**Exercise details:** Examine each line of the data. Copy the line if it includes the word "files".

┌──

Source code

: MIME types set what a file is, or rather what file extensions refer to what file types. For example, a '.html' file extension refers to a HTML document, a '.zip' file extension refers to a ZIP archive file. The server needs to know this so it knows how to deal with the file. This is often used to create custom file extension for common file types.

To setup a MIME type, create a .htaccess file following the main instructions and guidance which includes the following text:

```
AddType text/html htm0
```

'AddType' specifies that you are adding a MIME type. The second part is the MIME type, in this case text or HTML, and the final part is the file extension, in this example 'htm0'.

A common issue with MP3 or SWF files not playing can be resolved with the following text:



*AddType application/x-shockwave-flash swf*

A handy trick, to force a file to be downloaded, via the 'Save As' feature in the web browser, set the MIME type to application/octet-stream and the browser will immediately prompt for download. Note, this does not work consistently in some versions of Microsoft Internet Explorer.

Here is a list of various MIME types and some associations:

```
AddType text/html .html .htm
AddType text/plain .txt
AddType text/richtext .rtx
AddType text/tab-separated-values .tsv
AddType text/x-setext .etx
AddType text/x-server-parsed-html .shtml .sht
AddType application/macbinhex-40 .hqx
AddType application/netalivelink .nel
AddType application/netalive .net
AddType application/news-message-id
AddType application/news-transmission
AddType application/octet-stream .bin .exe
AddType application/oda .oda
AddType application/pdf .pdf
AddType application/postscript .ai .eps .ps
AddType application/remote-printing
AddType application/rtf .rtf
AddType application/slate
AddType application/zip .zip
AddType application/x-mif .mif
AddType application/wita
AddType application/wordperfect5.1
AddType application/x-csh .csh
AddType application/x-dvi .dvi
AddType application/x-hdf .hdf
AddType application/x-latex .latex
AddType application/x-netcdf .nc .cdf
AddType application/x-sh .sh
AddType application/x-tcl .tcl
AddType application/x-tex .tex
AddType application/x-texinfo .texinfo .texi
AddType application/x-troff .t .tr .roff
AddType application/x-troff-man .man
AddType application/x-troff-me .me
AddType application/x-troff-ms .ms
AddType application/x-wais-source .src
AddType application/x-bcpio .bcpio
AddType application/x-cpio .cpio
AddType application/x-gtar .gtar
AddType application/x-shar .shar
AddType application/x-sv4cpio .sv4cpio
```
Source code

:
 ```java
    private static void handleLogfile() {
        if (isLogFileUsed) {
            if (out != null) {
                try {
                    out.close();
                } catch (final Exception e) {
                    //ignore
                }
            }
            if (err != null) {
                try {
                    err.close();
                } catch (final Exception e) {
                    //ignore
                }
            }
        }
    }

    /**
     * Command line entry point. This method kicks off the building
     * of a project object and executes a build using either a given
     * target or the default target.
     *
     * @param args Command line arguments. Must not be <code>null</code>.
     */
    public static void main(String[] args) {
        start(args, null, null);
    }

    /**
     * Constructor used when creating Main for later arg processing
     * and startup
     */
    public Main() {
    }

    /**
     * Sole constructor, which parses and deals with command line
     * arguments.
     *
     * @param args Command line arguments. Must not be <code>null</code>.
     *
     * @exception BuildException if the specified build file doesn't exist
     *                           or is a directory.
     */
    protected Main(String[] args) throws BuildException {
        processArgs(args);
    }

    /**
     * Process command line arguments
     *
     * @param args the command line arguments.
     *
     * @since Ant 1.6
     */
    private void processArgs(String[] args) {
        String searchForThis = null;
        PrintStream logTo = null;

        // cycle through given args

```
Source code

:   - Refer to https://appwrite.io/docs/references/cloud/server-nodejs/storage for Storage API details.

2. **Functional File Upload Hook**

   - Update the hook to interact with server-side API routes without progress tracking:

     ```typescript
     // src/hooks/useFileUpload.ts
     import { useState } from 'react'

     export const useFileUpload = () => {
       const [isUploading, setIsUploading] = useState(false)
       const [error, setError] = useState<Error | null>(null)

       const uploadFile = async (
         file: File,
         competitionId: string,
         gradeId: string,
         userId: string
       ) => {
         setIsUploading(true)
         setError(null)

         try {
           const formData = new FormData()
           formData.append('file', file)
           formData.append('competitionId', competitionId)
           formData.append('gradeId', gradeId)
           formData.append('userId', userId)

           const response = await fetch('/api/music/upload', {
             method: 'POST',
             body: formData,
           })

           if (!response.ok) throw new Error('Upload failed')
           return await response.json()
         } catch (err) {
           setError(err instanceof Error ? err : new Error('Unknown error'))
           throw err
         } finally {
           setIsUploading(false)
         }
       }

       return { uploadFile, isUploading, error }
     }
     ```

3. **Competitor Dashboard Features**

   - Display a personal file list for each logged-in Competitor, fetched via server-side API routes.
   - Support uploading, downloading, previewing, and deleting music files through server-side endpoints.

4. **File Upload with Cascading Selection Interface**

└──

**Finished task:**
A common issue with MP3 or SWF files not playing can be resolved with the following text:
   - Support uploading, downloading, previewing, and deleting music files through server-side endpoints.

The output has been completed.